BRIEF
Every entry below should be copied exactly, minus the pictures.

*** WORKING DATA ***

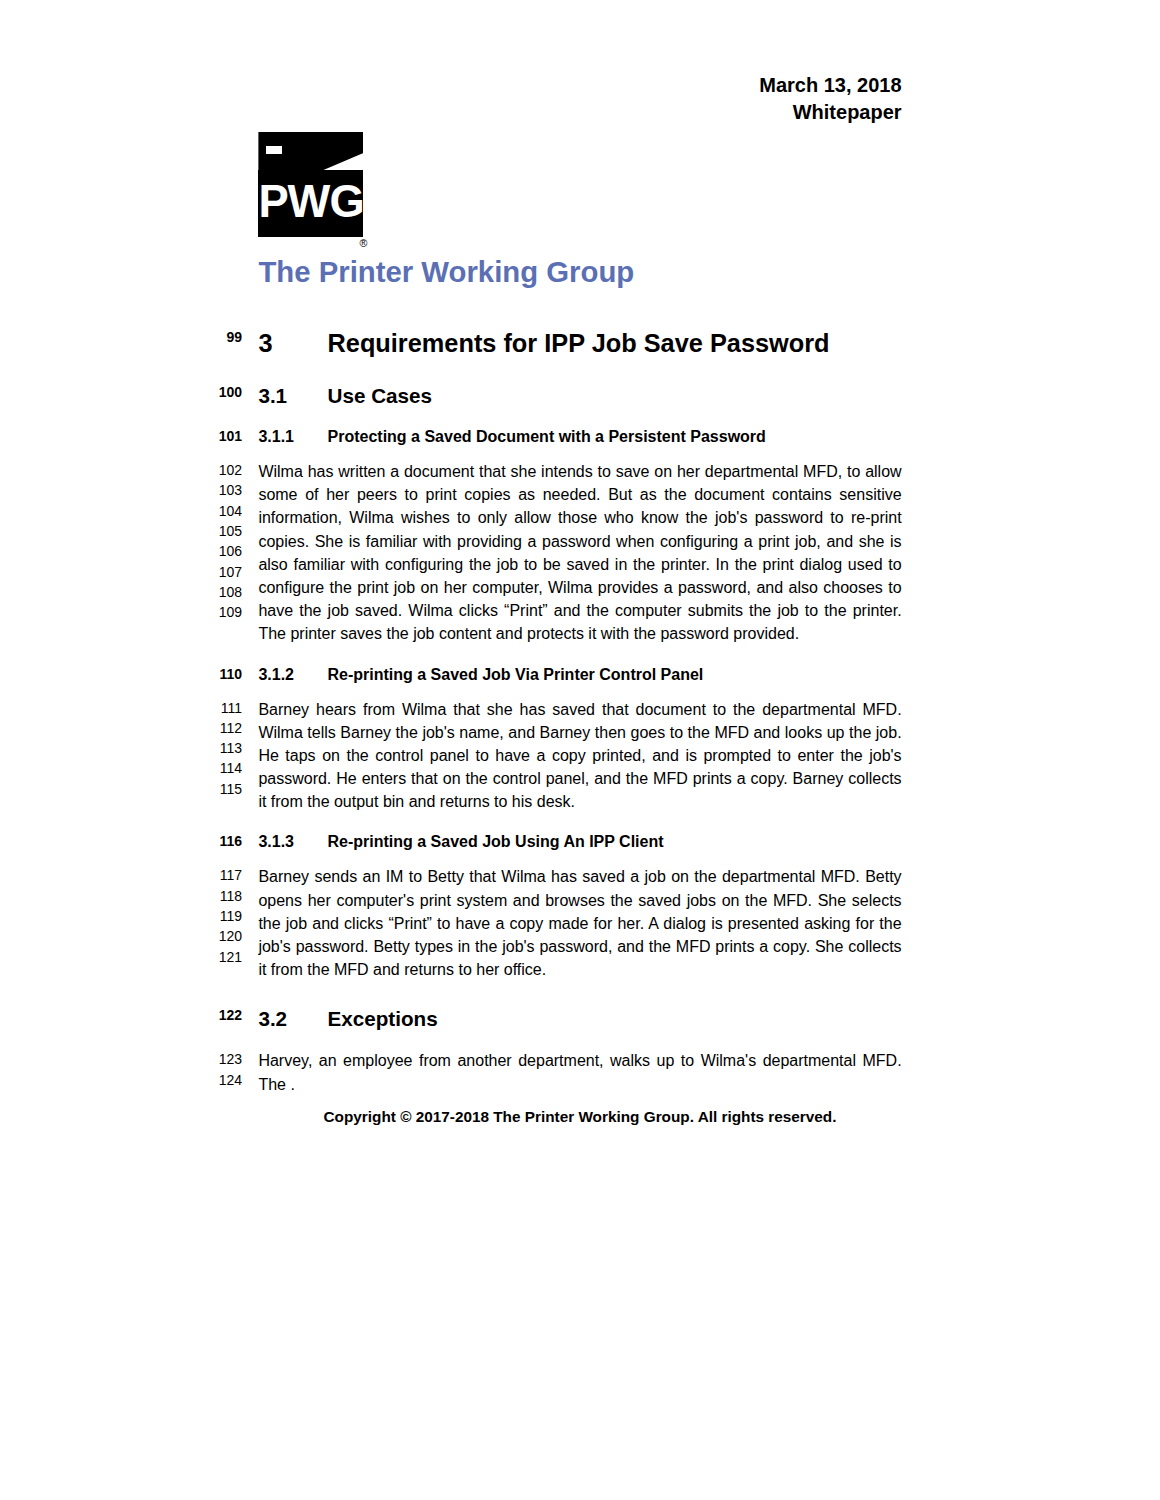March 13, 2018
Whitepaper
PWG
®
The Printer Working Group
993 Requirements for IPP Job Save Password
1003.1 Use Cases
1013.1.1 Protecting a Saved Document with a Persistent Password
102 103 104 105 106 107 108 109 Wilma has written a document that she intends to save on her departmental MFD, to allow some of her peers to print copies as needed. But as the document contains sensitive information, Wilma wishes to only allow those who know the job's password to re-print copies. She is familiar with providing a password when configuring a print job, and she is also familiar with configuring the job to be saved in the printer. In the print dialog used to configure the print job on her computer, Wilma provides a password, and also chooses to have the job saved. Wilma clicks “Print” and the computer submits the job to the printer. The printer saves the job content and protects it with the password provided.
1103.1.2 Re-printing a Saved Job Via Printer Control Panel
111 112 113 114 115 Barney hears from Wilma that she has saved that document to the departmental MFD. Wilma tells Barney the job's name, and Barney then goes to the MFD and looks up the job. He taps on the control panel to have a copy printed, and is prompted to enter the job's password. He enters that on the control panel, and the MFD prints a copy. Barney collects it from the output bin and returns to his desk.
1163.1.3 Re-printing a Saved Job Using An IPP Client
117 118 119 120 121 Barney sends an IM to Betty that Wilma has saved a job on the departmental MFD. Betty opens her computer's print system and browses the saved jobs on the MFD. She selects the job and clicks “Print” to have a copy made for her. A dialog is presented asking for the job's password. Betty types in the job's password, and the MFD prints a copy. She collects it from the MFD and returns to her office.
1223.2 Exceptions
123 124 Harvey, an employee from another department, walks up to Wilma's departmental MFD. The .
Copyright © 2017-2018 The Printer Working Group. All rights reserved.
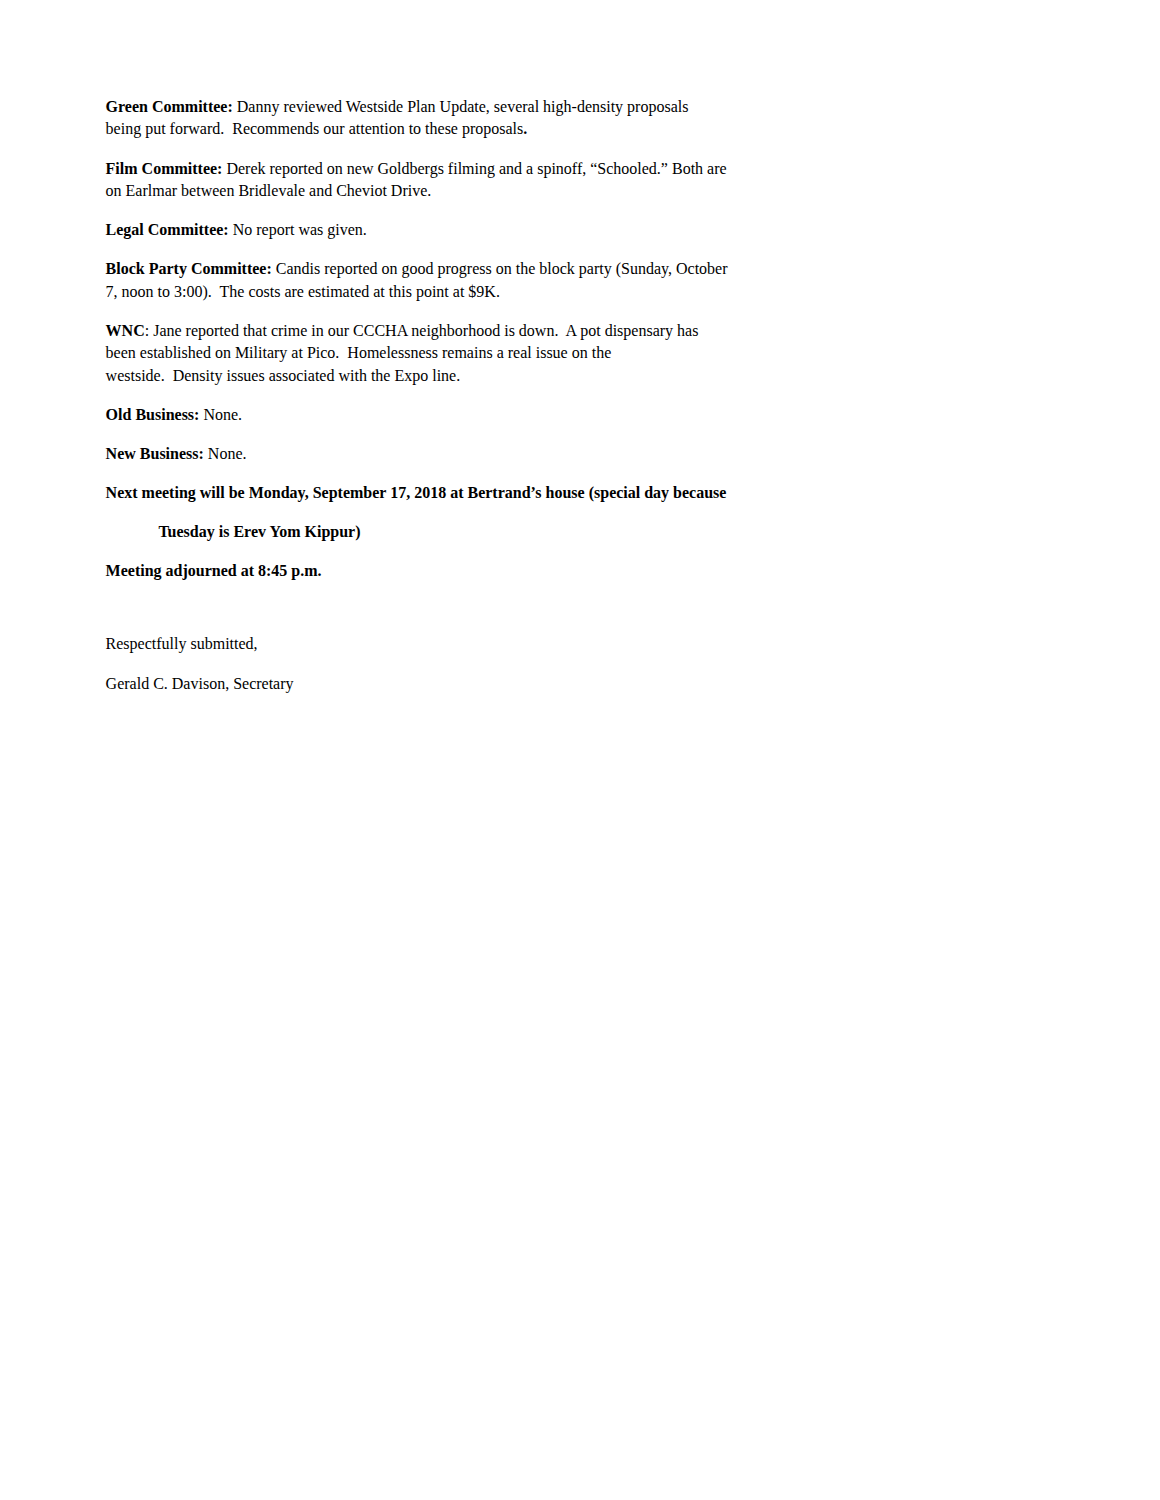Green Committee: Danny reviewed Westside Plan Update, several high-density proposals
being put forward. Recommends our attention to these proposals.
Film Committee: Derek reported on new Goldbergs filming and a spinoff, “Schooled.” Both are
on Earlmar between Bridlevale and Cheviot Drive.
Legal Committee: No report was given.
Block Party Committee: Candis reported on good progress on the block party (Sunday, October
7, noon to 3:00). The costs are estimated at this point at $9K.
WNC: Jane reported that crime in our CCCHA neighborhood is down. A pot dispensary has
been established on Military at Pico. Homelessness remains a real issue on the
westside. Density issues associated with the Expo line.
Old Business: None.
New Business: None.
Next meeting will be Monday, September 17, 2018 at Bertrand’s house (special day because
Tuesday is Erev Yom Kippur)
Meeting adjourned at 8:45 p.m.
Respectfully submitted,
Gerald C. Davison, Secretary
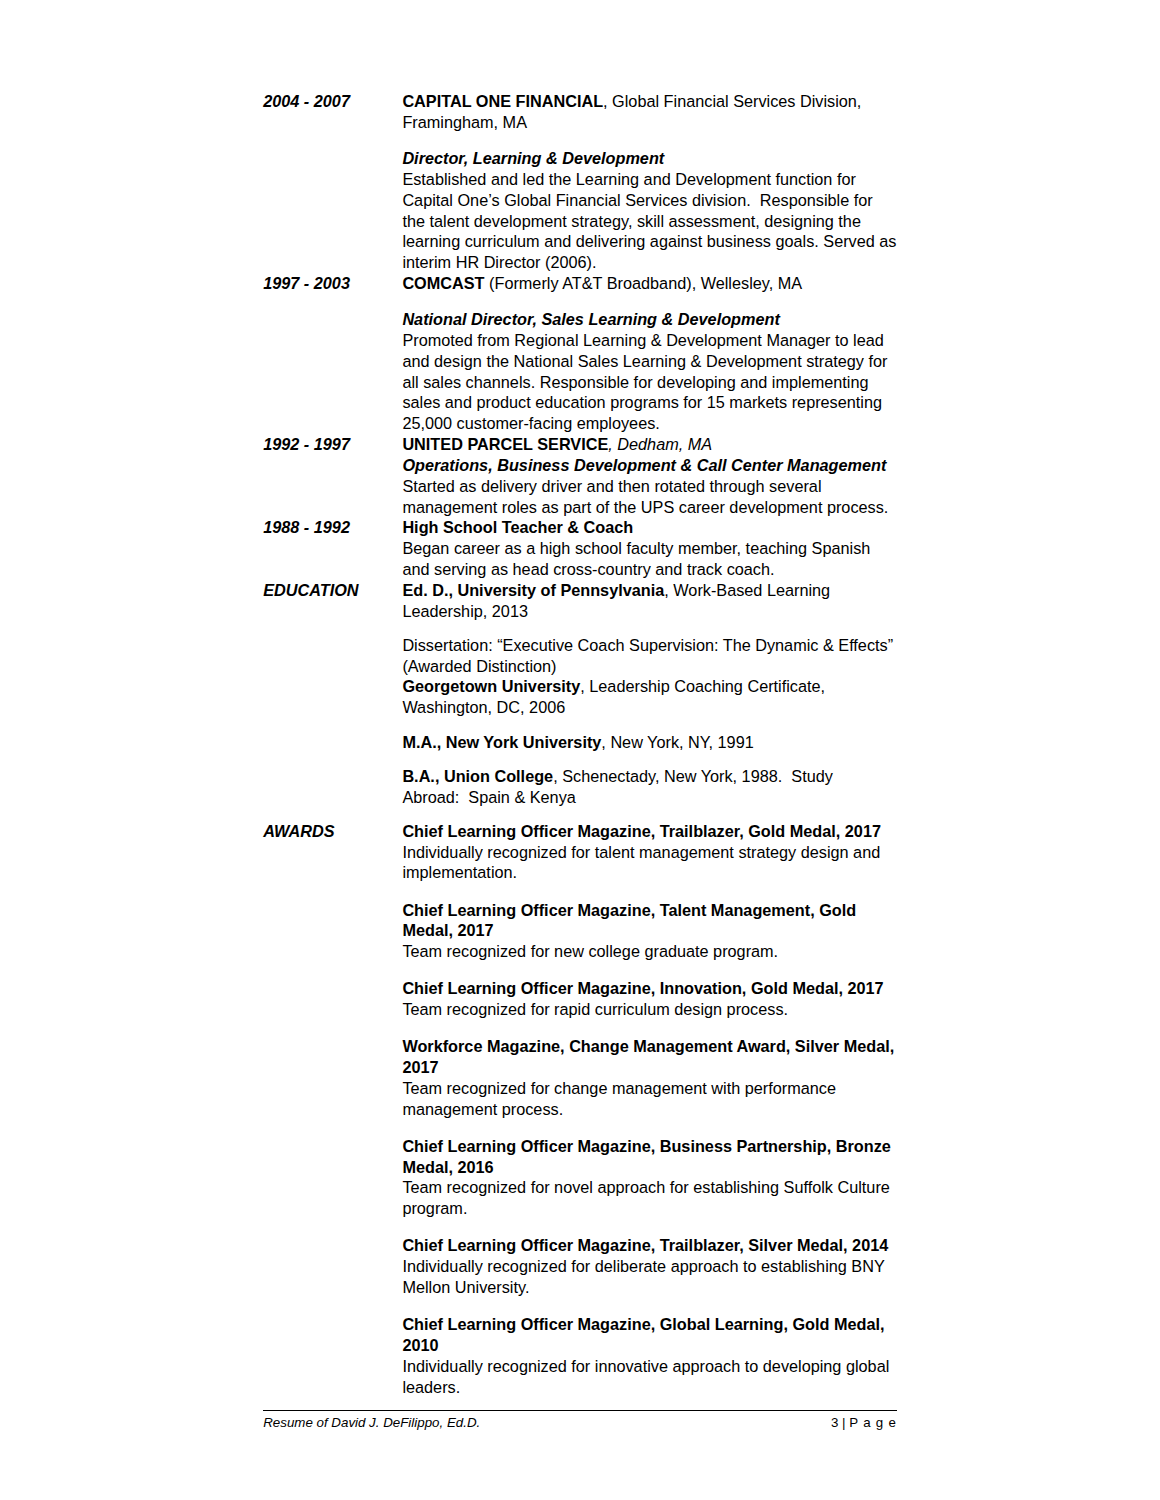| 2004 - 2007 | CAPITAL ONE FINANCIAL , Global Financial Services Division, Framingham, MA Director, Learning & Development Established and led the Learning and Development function for Capital One’s Global Financial Services division. Responsible for the talent development strategy, skill assessment, designing the learning curriculum and delivering against business goals. Served as interim HR Director (2006). |
| 1997 - 2003 | COMCAST (Formerly AT&T Broadband), Wellesley, MA National Director, Sales Learning & Development Promoted from Regional Learning & Development Manager to lead and design the National Sales Learning & Development strategy for all sales channels. Responsible for developing and implementing sales and product education programs for 15 markets representing 25,000 customer-facing employees. |
| 1992 - 1997 | UNITED PARCEL SERVICE , Dedham, MA Operations, Business Development & Call Center Management Started as delivery driver and then rotated through several management roles as part of the UPS career development process. |
| 1988 - 1992 | High School Teacher & Coach Began career as a high school faculty member, teaching Spanish and serving as head cross-country and track coach. |
| EDUCATION | Ed. D., University of Pennsylvania , Work-Based Learning Leadership, 2013 Dissertation: “Executive Coach Supervision: The Dynamic & Effects” (Awarded Distinction) Georgetown University , Leadership Coaching Certificate, Washington, DC, 2006 M.A., New York University , New York, NY, 1991 B.A., Union College , Schenectady, New York, 1988. Study Abroad: Spain & Kenya |
| AWARDS | Chief Learning Officer Magazine, Trailblazer, Gold Medal, 2017 Individually recognized for talent management strategy design and implementation. Chief Learning Officer Magazine, Talent Management, Gold Medal, 2017 Team recognized for new college graduate program. Chief Learning Officer Magazine, Innovation, Gold Medal, 2017 Team recognized for rapid curriculum design process. Workforce Magazine, Change Management Award, Silver Medal, 2017 Team recognized for change management with performance management process. Chief Learning Officer Magazine, Business Partnership, Bronze Medal, 2016 Team recognized for novel approach for establishing Suffolk Culture program. Chief Learning Officer Magazine, Trailblazer, Silver Medal, 2014 Individually recognized for deliberate approach to establishing BNY Mellon University. Chief Learning Officer Magazine, Global Learning, Gold Medal, 2010 Individually recognized for innovative approach to developing global leaders. |
3 | P a g e Resume of David J. DeFilippo, Ed.D.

***

ANSWER
March 13, 2018
Whitepaper
PWG
®
The Printer Working Group
993 Requirements for IPP Job Save Password
1003.1 Use Cases
1013.1.1 Protecting a Saved Document with a Persistent Password
102 103 104 105 106 107 108 109 Wilma has written a document that she intends to save on her departmental MFD, to allow some of her peers to print copies as needed. But as the document contains sensitive information, Wilma wishes to only allow those who know the job's password to re-print copies. She is familiar with providing a password when configuring a print job, and she is also familiar with configuring the job to be saved in the printer. In the print dialog used to configure the print job on her computer, Wilma provides a password, and also chooses to have the job saved. Wilma clicks “Print” and the computer submits the job to the printer. The printer saves the job content and protects it with the password provided.
1103.1.2 Re-printing a Saved Job Via Printer Control Panel
111 112 113 114 115 Barney hears from Wilma that she has saved that document to the departmental MFD. Wilma tells Barney the job's name, and Barney then goes to the MFD and looks up the job. He taps on the control panel to have a copy printed, and is prompted to enter the job's password. He enters that on the control panel, and the MFD prints a copy. Barney collects it from the output bin and returns to his desk.
1163.1.3 Re-printing a Saved Job Using An IPP Client
117 118 119 120 121 Barney sends an IM to Betty that Wilma has saved a job on the departmental MFD. Betty opens her computer's print system and browses the saved jobs on the MFD. She selects the job and clicks “Print” to have a copy made for her. A dialog is presented asking for the job's password. Betty types in the job's password, and the MFD prints a copy. She collects it from the MFD and returns to her office.
1223.2 Exceptions
123 124 Harvey, an employee from another department, walks up to Wilma's departmental MFD. The .
Copyright © 2017-2018 The Printer Working Group. All rights reserved.
Green Committee: Danny reviewed Westside Plan Update, several high-density proposals
being put forward. Recommends our attention to these proposals.
Film Committee: Derek reported on new Goldbergs filming and a spinoff, “Schooled.” Both are
on Earlmar between Bridlevale and Cheviot Drive.
Legal Committee: No report was given.
Block Party Committee: Candis reported on good progress on the block party (Sunday, October
7, noon to 3:00). The costs are estimated at this point at $9K.
WNC: Jane reported that crime in our CCCHA neighborhood is down. A pot dispensary has
been established on Military at Pico. Homelessness remains a real issue on the
westside. Density issues associated with the Expo line.
Old Business: None.
New Business: None.
Next meeting will be Monday, September 17, 2018 at Bertrand’s house (special day because
Tuesday is Erev Yom Kippur)
Meeting adjourned at 8:45 p.m.
Respectfully submitted,
Gerald C. Davison, Secretary
| 2004 - 2007 | CAPITAL ONE FINANCIAL , Global Financial Services Division, Framingham, MA Director, Learning & Development Established and led the Learning and Development function for Capital One’s Global Financial Services division. Responsible for the talent development strategy, skill assessment, designing the learning curriculum and delivering against business goals. Served as interim HR Director (2006). |
| 1997 - 2003 | COMCAST (Formerly AT&T Broadband), Wellesley, MA National Director, Sales Learning & Development Promoted from Regional Learning & Development Manager to lead and design the National Sales Learning & Development strategy for all sales channels. Responsible for developing and implementing sales and product education programs for 15 markets representing 25,000 customer-facing employees. |
| 1992 - 1997 | UNITED PARCEL SERVICE , Dedham, MA Operations, Business Development & Call Center Management Started as delivery driver and then rotated through several management roles as part of the UPS career development process. |
| 1988 - 1992 | High School Teacher & Coach Began career as a high school faculty member, teaching Spanish and serving as head cross-country and track coach. |
| EDUCATION | Ed. D., University of Pennsylvania , Work-Based Learning Leadership, 2013 Dissertation: “Executive Coach Supervision: The Dynamic & Effects” (Awarded Distinction) Georgetown University , Leadership Coaching Certificate, Washington, DC, 2006 M.A., New York University , New York, NY, 1991 B.A., Union College , Schenectady, New York, 1988. Study Abroad: Spain & Kenya |
| AWARDS | Chief Learning Officer Magazine, Trailblazer, Gold Medal, 2017 Individually recognized for talent management strategy design and implementation. Chief Learning Officer Magazine, Talent Management, Gold Medal, 2017 Team recognized for new college graduate program. Chief Learning Officer Magazine, Innovation, Gold Medal, 2017 Team recognized for rapid curriculum design process. Workforce Magazine, Change Management Award, Silver Medal, 2017 Team recognized for change management with performance management process. Chief Learning Officer Magazine, Business Partnership, Bronze Medal, 2016 Team recognized for novel approach for establishing Suffolk Culture program. Chief Learning Officer Magazine, Trailblazer, Silver Medal, 2014 Individually recognized for deliberate approach to establishing BNY Mellon University. Chief Learning Officer Magazine, Global Learning, Gold Medal, 2010 Individually recognized for innovative approach to developing global leaders. |
3 | P a g e Resume of David J. DeFilippo, Ed.D.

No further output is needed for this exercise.